#### ASSIGNMENT:
In the listing that follows, give every line again exactly and omit the pictures.

#### SOURCE DATA:
%%
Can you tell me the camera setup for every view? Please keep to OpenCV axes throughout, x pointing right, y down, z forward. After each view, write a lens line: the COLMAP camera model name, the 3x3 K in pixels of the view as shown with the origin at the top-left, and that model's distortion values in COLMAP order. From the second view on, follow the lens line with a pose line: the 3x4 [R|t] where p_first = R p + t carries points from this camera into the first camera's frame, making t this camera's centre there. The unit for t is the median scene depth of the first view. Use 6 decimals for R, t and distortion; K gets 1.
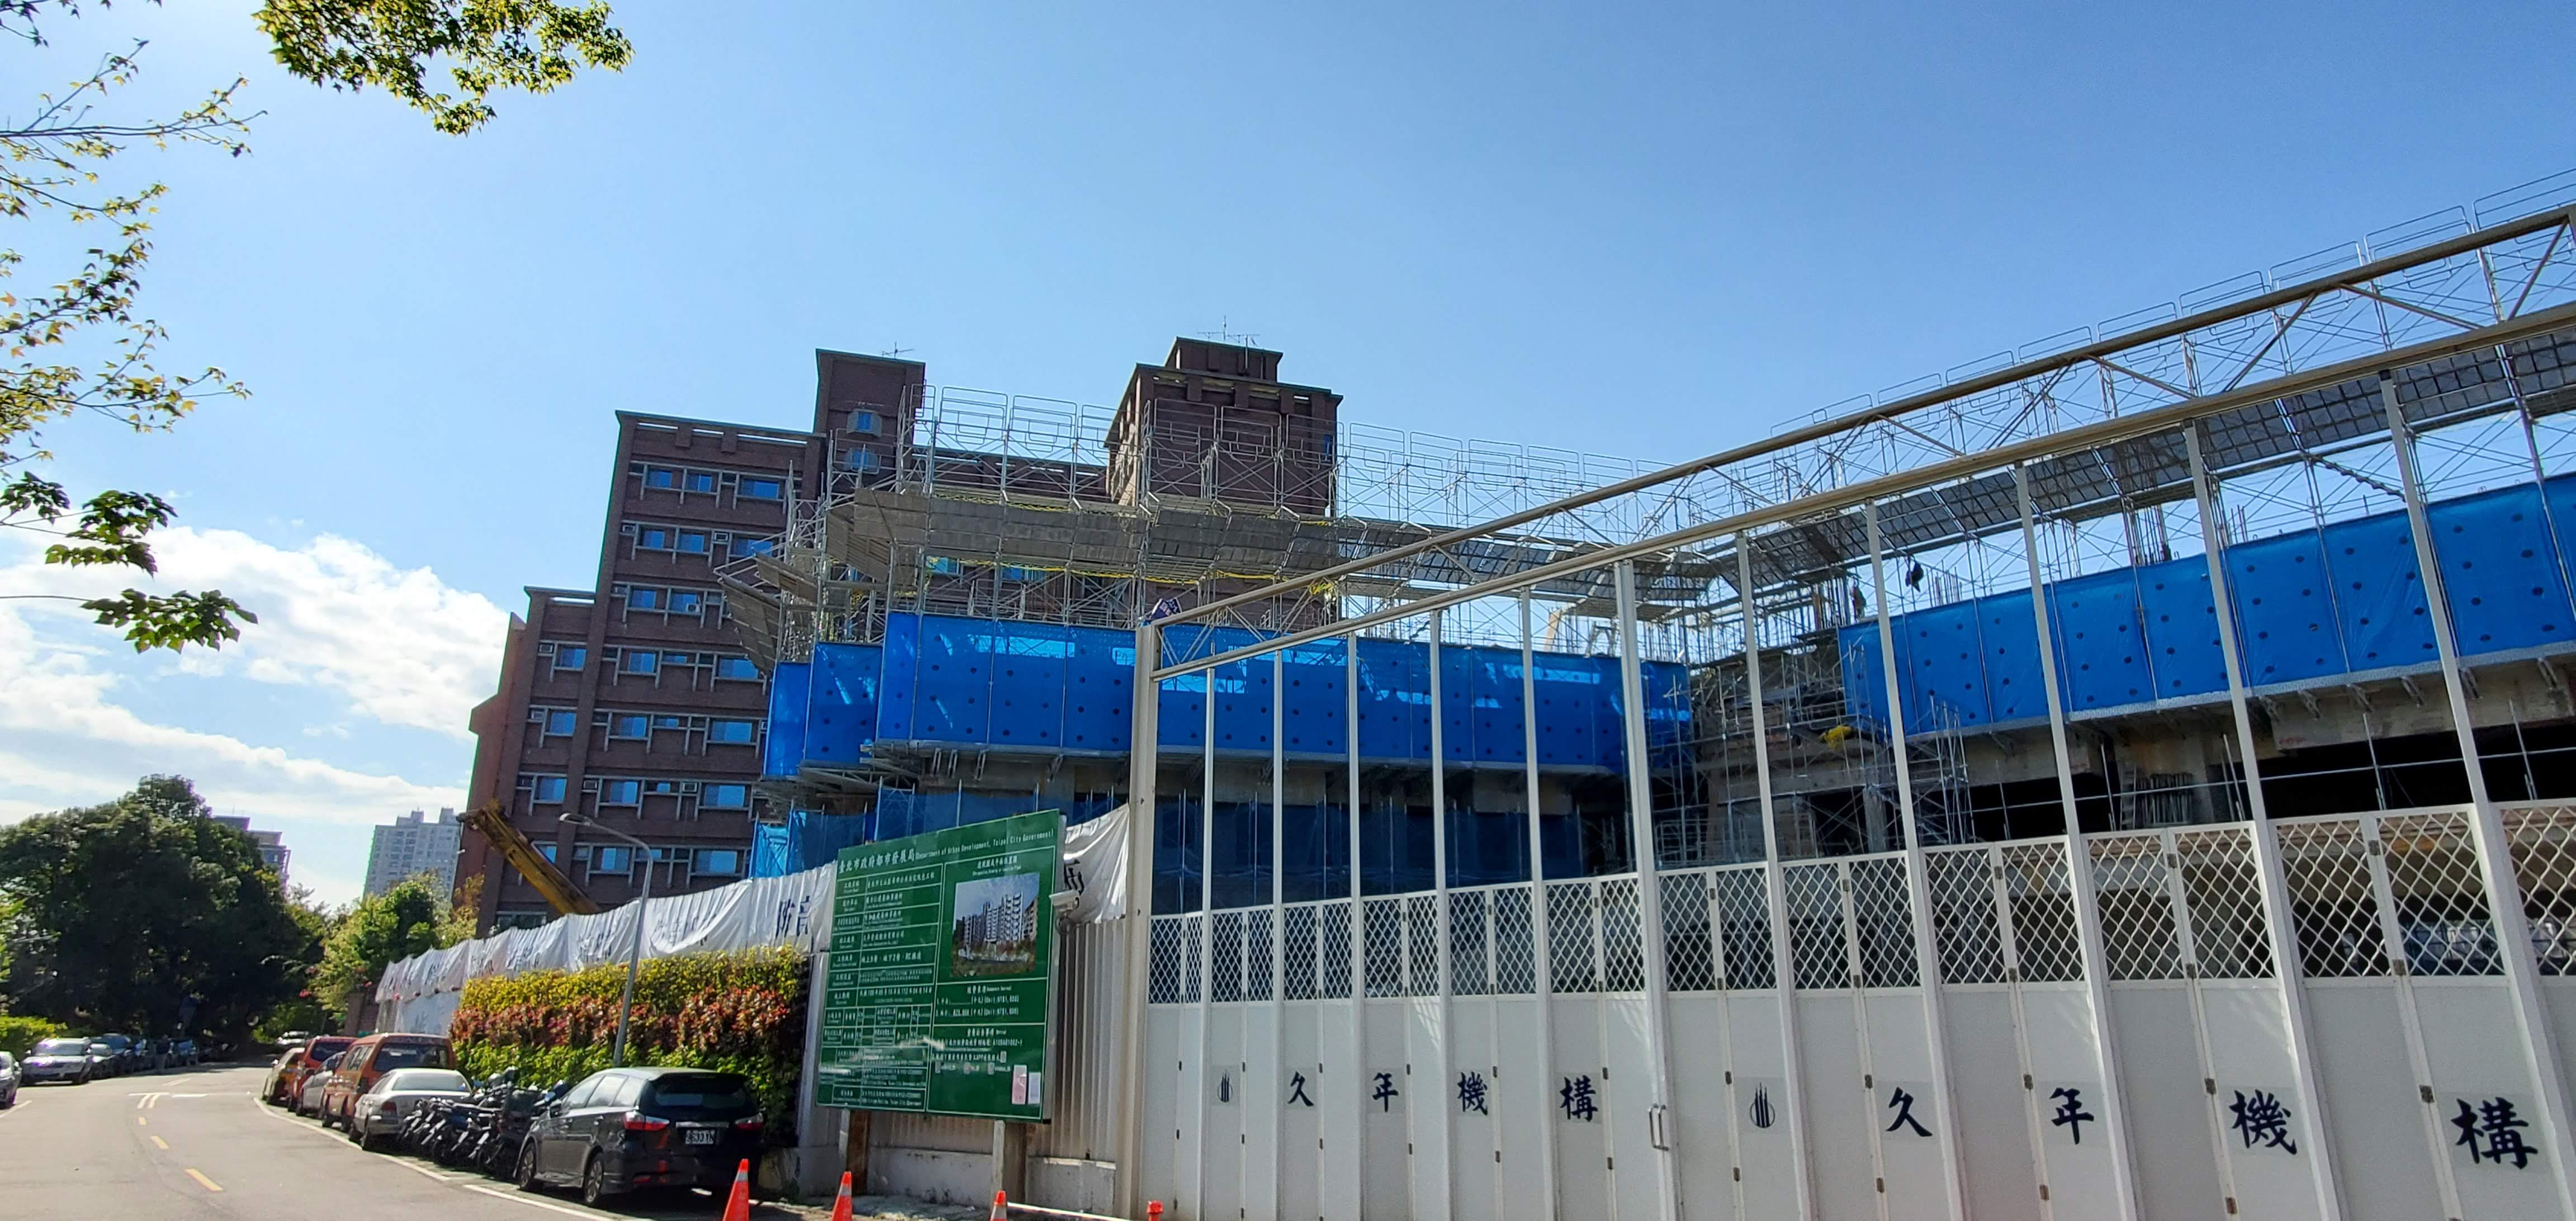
lens RADIAL K [[1377.0, 0, 1355.2], [0, 1377.0, 620.4], [0, 0, 1]] dist [0.016671, 0.000897]
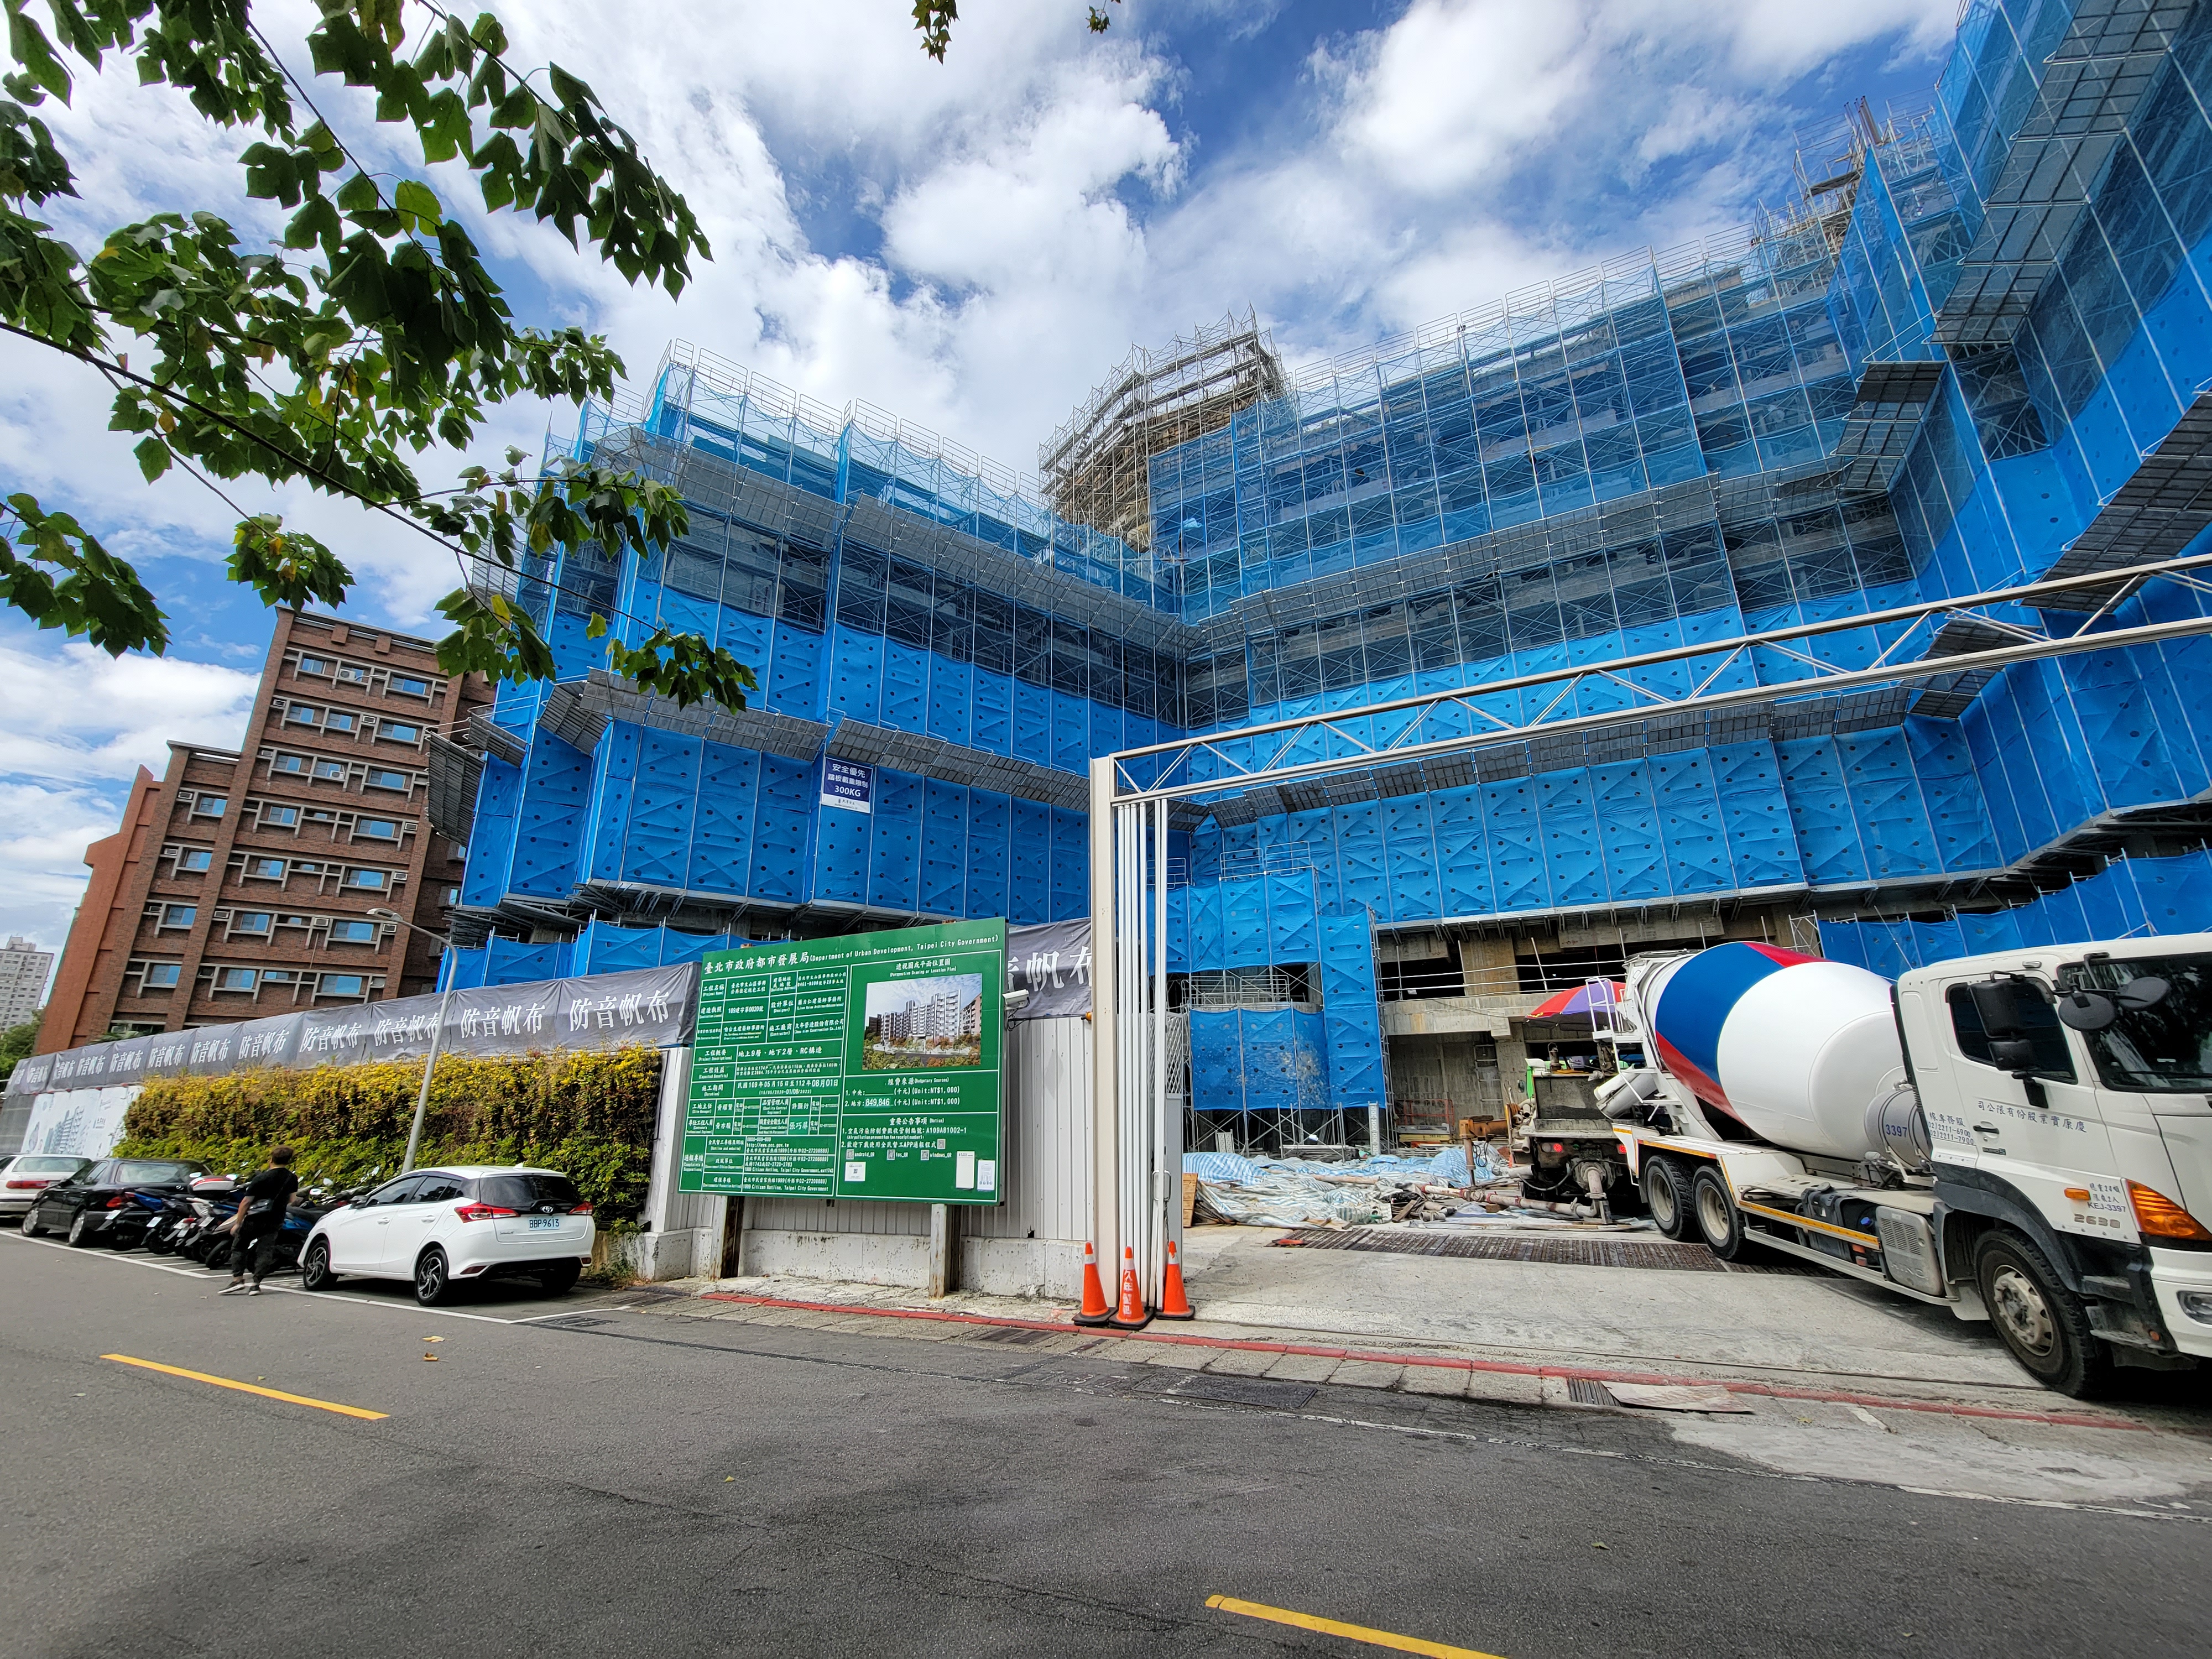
lens RADIAL K [[900.6, 0, 1102.7], [0, 900.6, 839.5], [0, 0, 1]] dist [0.000779, -0.000944]
pose [[0.953938, 0.088496, 0.286654, -0.330969], [-0.083239, 0.996063, -0.030498, 0.085863], [-0.288224, 0.005232, 0.957549, 0.275700]]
%%
#### ANSWER SPACE:
Can you tell me the camera setup for every view? Please keep to OpenCV axes throughout, x pointing right, y down, z forward. After each view, write a lens line: the COLMAP camera model name, the 3x3 K in pixels of the view as shown with the origin at the top-left, and that model's distortion values in COLMAP order. From the second view on, follow the lens line with a pose line: the 3x4 [R|t] where p_first = R p + t carries points from this camera into the first camera's frame, making t this camera's centre there. The unit for t is the median scene depth of the first view. Use 6 decimals for R, t and distortion; K gets 1.
lens RADIAL K [[1377.0, 0, 1355.2], [0, 1377.0, 620.4], [0, 0, 1]] dist [0.016671, 0.000897]
lens RADIAL K [[900.6, 0, 1102.7], [0, 900.6, 839.5], [0, 0, 1]] dist [0.000779, -0.000944]
pose [[0.953938, 0.088496, 0.286654, -0.330969], [-0.083239, 0.996063, -0.030498, 0.085863], [-0.288224, 0.005232, 0.957549, 0.275700]]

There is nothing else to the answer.